Thursday 27 November 2008

So stop doing it, then.

I don't intend to comment on the Budget, other than to say that it was predicted over ten years ago and that those who made that prediction were accused of lying and scaremongering. As usual. But there's something it does which all Budgets do, which all politicians do when talking about state finances.

The Chancellor says that pensioners need his help. They're poor, some so poor that they die over Winter 'cause they can't afford fuel. And he has come up with a way to help them. It's the same technique all politicians use. He's going to tax them a bit less.

I feel it says something about our recent history that this way of thinking has become so entrenched that it wouldn't even occur to anyone to call him on it.

If a particular group of people are poor, it is outright immoral to take their money. If you want to take their money, you can, of course, claim that they're not that poor after all, that talk of their poverty is much exaggerated. Indeed, in a sane world, you would have to if you wanted to get away with taxing them without finding yourself roundly condemned as an utter bastard. But the public have become so convinced by the idea that the Government taking a hundred of your pounds and giving you back twenty constitutes some sort of gift that such justifications simply aren't necessary — indeed, not only are they not needed, but the Chancellor can get away with doing the opposite: he can claim that people are poor, and then boast about he is therefore generously going to take a bit less of their money off them than he used to. This is like giving people first aid by easing up a bit on the kicking you're giving them.

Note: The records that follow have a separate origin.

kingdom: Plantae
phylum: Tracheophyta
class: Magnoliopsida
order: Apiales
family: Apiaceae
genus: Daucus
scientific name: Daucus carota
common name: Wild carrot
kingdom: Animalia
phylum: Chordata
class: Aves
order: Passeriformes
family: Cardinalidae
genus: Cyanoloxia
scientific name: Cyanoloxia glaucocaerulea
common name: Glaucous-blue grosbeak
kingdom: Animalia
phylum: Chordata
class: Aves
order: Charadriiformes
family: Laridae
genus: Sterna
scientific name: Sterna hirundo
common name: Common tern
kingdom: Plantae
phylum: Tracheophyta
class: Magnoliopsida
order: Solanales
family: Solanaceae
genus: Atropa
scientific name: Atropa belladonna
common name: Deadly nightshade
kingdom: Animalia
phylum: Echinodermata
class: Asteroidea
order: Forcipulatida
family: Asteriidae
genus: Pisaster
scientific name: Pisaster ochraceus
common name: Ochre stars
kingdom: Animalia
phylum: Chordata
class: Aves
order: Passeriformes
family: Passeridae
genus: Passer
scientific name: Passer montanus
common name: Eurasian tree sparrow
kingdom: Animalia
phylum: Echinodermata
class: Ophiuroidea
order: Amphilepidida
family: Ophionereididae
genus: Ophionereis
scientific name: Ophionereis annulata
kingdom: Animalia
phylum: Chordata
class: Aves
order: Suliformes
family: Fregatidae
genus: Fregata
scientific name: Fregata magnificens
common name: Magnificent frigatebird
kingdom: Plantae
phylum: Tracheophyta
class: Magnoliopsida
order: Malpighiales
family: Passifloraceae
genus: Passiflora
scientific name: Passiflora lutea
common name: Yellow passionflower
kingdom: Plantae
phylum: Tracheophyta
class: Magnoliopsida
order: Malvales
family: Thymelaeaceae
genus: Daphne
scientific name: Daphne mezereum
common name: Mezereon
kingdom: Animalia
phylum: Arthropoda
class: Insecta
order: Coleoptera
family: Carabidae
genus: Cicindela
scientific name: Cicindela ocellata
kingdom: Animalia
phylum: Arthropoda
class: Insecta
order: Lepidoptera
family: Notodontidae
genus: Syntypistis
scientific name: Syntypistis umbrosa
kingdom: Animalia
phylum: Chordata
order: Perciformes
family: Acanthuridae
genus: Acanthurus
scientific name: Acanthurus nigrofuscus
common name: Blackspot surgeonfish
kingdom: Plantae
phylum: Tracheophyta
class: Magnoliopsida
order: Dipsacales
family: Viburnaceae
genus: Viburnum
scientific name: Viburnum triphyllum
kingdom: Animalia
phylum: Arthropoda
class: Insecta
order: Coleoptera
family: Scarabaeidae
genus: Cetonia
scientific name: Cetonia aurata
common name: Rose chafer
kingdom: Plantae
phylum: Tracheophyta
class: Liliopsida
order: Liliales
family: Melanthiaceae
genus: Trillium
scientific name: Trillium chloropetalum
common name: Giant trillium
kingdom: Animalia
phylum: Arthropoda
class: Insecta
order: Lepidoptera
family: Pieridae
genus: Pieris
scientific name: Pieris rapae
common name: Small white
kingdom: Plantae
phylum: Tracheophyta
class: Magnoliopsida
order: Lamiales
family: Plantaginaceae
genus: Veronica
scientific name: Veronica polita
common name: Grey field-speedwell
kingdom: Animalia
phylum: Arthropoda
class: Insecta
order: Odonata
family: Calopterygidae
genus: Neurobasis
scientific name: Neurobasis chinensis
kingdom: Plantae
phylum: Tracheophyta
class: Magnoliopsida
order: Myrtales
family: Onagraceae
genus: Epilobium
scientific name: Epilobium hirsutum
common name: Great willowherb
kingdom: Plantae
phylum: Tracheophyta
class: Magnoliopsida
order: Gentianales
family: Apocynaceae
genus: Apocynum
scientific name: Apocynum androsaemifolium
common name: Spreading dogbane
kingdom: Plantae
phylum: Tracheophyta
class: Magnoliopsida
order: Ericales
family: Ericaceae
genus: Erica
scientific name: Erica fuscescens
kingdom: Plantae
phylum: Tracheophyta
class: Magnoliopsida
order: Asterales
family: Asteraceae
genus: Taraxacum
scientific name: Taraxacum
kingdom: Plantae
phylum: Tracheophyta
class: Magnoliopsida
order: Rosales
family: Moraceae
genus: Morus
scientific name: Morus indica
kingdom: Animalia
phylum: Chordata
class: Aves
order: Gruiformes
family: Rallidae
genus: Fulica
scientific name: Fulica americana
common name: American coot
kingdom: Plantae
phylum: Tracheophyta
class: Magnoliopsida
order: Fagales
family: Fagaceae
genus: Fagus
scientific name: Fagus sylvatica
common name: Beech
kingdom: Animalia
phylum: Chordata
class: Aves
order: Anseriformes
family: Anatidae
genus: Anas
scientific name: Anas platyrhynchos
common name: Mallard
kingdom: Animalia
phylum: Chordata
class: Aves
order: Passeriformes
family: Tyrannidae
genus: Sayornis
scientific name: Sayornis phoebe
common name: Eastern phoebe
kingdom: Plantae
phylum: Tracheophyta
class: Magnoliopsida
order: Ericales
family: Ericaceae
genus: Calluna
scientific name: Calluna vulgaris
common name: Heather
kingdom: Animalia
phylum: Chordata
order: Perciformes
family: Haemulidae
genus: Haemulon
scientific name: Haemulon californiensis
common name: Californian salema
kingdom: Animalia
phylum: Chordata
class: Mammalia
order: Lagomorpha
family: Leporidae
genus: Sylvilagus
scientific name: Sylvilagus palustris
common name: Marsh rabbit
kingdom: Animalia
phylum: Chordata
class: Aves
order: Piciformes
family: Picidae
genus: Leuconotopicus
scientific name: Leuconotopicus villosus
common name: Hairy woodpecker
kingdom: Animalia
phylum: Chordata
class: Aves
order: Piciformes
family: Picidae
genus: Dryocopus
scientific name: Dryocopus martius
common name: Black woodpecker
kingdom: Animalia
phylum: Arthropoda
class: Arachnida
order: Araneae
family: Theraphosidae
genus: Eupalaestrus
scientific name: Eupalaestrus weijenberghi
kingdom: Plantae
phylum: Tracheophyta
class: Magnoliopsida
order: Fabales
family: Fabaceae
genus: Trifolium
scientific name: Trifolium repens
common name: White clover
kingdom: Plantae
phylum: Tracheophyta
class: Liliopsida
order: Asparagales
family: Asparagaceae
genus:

Once you've made the claim that certain people are poor and need financial help, the only moral tax policy is to stop taxing them. Completely. Obviously. To claim that people are poor and then keep taxing them anyway demonstrates the sort of cruel vicious streak which... well, if you know a bloke like that who lives in your area, you cross the street when he's coming and you leave the pub when he comes in. Yet politicians, for some reason, don't need to hide this sort of thinking, as they can rely on being congratulated for it.

The longer I spend in the world, the less I understand it.